O art.º 69º do CP, subordinado à epígrafe "proibição de conduzir veículos com motor" diz o seguinte: "1. É condenado na proibição de conduzir veículos com motor por um período fixado entre três meses e três anos quem for punido: a) Por crimes de homicídio ou de ofensa à integridade física cometidos no exercício da condução de veículo motorizado com violação das regras de trânsito rodoviário e por crimes previstos nos artigos 291º e 292º. b) Por crime cometido com utilização de veículo e cuja execução tiver sido por este facilitada de forma relevante; ou c) Por crime de desobediência cometido mediante recusa de submissão às provas legalmente estabelecidas para detecção de condução de veículo sob efeito de álcool, estupefacientes, substâncias psicotrópicas ou produtos com efeito análogo. 2. A proibição produz efeito a partir do trânsito em julgado da decisão e pode abranger a condução de veículos com motor de qualquer categoria. 3. No prazo de 10 dias a contar do trânsito em julgado da sentença, o condenado entrega na secretaria do tribunal, ou em qualquer posto policial, que remete àquela, o título de condução, se o mesmo não se encontrar já apreendido no processo. 4. A secretaria do tribunal comunica a proibição de conduzir à Direcção-Geral de Viação no prazo de 20 dias a contar do trânsito em julgado da sentença, bem como participa ao Ministério Público as situações de incumprimento do disposto no número anterior. 5. Tratando-se de título de condução emitido em país estrangeiro com valor internacional, a apreensão pode ser substituída por anotação naquele título, pela Direcção-Geral de Viação, da proibição decretada. Se não for viável a anotação, a secretaria, por intermédio da Direcção-Geral de Viação, comunica a decisão ao organismo competente do país que tiver emitido o título. 6. Não conta para o prazo de proibição o tempo em que o agente estiver privado da liberdade por força de medida de coacção processual, pena ou medida de segurança. 7. Cessa a disposto no nº 1 quando, pelo mesmo facto, tiver lugar a aplicação de cassação ou de interdição da concessão do título de condução nos termos do artigo 101º."
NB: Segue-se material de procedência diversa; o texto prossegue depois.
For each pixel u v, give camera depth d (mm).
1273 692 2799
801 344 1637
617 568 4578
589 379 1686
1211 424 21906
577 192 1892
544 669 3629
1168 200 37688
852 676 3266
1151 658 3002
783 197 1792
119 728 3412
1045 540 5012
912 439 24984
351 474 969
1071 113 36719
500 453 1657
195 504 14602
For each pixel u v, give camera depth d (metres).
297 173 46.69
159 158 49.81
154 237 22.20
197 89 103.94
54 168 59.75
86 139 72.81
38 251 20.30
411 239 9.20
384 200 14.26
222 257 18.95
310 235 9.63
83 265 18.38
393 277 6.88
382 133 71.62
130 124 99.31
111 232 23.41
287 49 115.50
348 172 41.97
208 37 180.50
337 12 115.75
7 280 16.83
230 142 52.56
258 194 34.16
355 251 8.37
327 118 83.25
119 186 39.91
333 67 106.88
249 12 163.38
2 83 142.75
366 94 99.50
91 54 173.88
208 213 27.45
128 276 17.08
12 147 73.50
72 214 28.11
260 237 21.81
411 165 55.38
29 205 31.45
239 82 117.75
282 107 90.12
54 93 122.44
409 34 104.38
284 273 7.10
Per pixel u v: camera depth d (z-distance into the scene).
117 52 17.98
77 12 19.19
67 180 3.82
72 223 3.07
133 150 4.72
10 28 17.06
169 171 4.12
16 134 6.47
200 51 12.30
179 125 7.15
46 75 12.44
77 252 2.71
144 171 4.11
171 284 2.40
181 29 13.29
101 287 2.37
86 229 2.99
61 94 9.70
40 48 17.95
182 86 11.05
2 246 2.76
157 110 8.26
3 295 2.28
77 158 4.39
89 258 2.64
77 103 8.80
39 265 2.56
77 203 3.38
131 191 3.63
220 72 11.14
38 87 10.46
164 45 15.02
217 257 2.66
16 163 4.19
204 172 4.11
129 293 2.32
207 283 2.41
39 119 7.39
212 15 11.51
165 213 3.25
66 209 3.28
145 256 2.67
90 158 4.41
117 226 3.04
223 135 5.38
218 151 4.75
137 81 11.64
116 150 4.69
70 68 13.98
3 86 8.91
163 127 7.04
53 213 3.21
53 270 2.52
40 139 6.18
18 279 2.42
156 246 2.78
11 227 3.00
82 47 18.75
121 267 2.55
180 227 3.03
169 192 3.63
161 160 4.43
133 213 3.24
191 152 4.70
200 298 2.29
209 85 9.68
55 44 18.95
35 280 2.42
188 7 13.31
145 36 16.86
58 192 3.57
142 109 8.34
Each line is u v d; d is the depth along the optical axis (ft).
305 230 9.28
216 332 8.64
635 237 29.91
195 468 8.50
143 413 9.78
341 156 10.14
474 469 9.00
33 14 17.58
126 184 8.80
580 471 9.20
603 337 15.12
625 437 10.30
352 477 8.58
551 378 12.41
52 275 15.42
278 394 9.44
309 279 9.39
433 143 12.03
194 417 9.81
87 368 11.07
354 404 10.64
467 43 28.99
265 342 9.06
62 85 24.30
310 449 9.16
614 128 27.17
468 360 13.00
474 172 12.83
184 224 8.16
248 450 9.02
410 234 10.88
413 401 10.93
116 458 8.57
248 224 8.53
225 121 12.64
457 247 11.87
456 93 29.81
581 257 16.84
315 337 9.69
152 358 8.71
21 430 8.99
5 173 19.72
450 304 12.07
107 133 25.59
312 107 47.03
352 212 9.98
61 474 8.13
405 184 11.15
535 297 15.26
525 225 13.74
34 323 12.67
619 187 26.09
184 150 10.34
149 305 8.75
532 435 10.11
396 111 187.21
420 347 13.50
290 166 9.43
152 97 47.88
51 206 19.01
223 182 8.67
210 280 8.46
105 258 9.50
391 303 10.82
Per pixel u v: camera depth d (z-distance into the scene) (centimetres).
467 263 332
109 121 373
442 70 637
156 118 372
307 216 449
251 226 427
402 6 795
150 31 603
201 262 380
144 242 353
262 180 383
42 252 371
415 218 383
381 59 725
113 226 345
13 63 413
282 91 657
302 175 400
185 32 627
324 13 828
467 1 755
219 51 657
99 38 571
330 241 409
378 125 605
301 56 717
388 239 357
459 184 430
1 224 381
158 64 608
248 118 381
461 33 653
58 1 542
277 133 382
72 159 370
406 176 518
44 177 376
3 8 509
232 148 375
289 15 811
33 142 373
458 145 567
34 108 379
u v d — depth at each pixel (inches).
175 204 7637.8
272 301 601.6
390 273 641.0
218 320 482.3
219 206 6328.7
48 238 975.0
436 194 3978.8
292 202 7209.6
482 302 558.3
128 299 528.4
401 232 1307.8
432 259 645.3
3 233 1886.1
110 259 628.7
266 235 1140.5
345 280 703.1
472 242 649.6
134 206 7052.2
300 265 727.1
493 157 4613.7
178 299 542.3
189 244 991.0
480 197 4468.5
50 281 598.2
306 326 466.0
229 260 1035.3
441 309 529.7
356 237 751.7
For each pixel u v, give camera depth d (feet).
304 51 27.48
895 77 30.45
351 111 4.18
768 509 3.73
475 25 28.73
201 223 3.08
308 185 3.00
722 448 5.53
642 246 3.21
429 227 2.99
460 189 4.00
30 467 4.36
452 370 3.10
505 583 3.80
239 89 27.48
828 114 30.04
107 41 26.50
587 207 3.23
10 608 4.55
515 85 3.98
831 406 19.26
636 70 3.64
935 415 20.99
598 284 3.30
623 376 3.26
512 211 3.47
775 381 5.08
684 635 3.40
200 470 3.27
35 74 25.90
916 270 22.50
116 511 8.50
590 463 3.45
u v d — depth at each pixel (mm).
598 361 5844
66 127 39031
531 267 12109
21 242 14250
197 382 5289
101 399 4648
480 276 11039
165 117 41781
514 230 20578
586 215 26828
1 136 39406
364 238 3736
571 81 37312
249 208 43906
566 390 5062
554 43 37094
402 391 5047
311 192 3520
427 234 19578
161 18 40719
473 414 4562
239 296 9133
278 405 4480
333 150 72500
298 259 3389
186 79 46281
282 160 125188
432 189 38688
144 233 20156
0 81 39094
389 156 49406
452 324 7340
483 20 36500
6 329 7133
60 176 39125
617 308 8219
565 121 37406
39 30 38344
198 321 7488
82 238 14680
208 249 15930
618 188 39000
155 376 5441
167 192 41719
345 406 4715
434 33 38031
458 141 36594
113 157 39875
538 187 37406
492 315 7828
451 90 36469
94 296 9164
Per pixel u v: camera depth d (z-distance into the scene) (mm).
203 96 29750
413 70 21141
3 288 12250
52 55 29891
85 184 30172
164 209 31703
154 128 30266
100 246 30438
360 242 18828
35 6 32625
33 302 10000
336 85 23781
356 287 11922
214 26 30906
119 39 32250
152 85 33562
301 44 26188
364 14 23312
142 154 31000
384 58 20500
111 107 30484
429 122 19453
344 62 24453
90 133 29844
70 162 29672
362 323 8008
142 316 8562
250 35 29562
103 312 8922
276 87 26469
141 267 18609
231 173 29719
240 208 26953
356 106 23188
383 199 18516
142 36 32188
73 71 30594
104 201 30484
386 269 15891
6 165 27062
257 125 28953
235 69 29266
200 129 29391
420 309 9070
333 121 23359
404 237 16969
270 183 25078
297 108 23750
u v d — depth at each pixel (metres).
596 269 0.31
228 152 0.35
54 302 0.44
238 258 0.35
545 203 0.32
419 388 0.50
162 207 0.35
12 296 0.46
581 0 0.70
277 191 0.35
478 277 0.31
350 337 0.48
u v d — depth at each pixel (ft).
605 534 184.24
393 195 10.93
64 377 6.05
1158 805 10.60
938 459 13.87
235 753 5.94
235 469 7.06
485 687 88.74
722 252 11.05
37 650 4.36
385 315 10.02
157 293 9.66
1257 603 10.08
O art.º 40º do Código Penal (CP), cuja epígrafe é "finalidades das penas e das medidas de segurança" dispõe o seguinte: "1. A aplicação de penas e de medidas de segurança visa a protecção de bens jurídicos e a reintegração do agente na sociedade. 2. Em caso algum a pena pode ultrapassar a medida da culpa. 3. A medida de segurança só pode ser aplicada se for proporcionada à gravidade do facto e à perigosidade do agente."
O art.º 70º do CP, cuja epígrafe é "critério de escolha da pena" dispõe o seguinte: "Se ao crime forem aplicáveis, em alternativa, pena privativa e pena não privativa da liberdade, o tribunal dá preferência à segunda sempre que esta realizar de forma adequada e suficiente as finalidades da punição."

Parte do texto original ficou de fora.